Change and loss

Verandering en verlies

Contribution by Lemongrass Coach Wendy van de Kragt

Change and loss

The surname of change
is not infrequently also loss.
And losing, it seems,
the greatest natural disaster for our human psyche.

When it comes to losing,
there are actually two possible answers:
holding on or letting go.
To us humans the task
balancing on the thin rope
that goes between the two.

Letting go is different from leaving behind.
And retention is something else
then refuse to continue.

 

With the above poem by Henri Bergson, I open the last day of the Practitioner coach training I provide for Gort coaching. Life is full of beginnings, welcomes, endings, farewells and everything in between. And as a facilitator of change processes with people, you encounter this everywhere. It helps to regularly ask yourself the question "how do I actually do that myself, lose?".
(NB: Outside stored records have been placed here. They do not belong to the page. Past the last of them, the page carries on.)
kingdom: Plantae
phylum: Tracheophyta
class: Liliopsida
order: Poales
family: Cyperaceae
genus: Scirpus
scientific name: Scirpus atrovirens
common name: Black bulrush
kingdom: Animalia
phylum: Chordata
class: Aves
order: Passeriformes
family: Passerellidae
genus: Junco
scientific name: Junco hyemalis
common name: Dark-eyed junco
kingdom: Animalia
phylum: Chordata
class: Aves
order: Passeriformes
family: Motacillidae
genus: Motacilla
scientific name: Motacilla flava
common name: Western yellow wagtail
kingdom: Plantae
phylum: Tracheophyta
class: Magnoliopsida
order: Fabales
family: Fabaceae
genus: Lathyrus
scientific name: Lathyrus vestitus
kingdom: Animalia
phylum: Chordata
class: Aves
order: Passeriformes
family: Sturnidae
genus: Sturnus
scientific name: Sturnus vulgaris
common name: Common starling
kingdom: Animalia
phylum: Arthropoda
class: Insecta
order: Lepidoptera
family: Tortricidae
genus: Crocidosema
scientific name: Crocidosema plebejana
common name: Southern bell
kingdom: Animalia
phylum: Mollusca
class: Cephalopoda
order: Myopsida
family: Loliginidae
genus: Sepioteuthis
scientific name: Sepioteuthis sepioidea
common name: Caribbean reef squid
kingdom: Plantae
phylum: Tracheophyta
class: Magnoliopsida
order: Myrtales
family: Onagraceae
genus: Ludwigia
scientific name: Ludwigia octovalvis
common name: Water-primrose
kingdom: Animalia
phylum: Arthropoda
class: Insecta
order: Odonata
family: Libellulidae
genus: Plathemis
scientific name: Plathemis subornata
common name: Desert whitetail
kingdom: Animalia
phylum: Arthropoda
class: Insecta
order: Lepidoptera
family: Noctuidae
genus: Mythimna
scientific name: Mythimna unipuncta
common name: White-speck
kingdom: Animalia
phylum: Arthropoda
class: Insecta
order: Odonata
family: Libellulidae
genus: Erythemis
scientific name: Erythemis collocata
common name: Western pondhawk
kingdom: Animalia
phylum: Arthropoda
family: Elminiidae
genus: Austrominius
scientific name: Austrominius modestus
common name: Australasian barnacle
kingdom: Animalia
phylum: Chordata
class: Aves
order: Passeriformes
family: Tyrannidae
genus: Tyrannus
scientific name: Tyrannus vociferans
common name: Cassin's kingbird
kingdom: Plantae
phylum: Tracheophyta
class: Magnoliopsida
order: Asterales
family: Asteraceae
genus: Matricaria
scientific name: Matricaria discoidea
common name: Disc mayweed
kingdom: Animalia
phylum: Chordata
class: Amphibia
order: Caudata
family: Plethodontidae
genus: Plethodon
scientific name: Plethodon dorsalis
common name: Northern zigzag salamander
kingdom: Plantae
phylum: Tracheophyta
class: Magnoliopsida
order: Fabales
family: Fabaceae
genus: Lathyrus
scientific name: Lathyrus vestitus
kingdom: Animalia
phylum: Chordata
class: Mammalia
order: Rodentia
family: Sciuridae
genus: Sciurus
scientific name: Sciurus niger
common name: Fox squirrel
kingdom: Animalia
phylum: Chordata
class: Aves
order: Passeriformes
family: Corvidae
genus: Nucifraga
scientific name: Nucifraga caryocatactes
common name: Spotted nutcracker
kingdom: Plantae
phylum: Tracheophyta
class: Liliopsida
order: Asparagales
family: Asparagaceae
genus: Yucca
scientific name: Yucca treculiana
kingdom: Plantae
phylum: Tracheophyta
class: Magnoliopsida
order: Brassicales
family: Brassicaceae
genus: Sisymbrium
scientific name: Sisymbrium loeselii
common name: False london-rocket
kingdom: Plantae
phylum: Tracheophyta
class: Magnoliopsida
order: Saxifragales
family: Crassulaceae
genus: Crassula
Participants shared something about their feelings around the approaching goodbye. Holding on differently someone called it. Another saw this end not as an end but a new beginning, and yet another was moved to realise how this farewell synchronised with another farewell.

I realise that due to the traumatic circumstances of my father's death, goodbye and loss for me were long linked to being alone, and then of the lonely alone kind. I am grateful to have experienced that grief needs witnesses. And now that my mother has recently passed away, I share a lot with others and also grieve alone, but in a kind of connected-with-me-and-something-great alone.

What does this poem evoke in you and what change, as well as loss, is playing out in your life right now?

For more guidance; read the booklet Natriltijd by Riet Fiddelaers-Jaspers, share about it with loved ones, and be welcome for an appointment.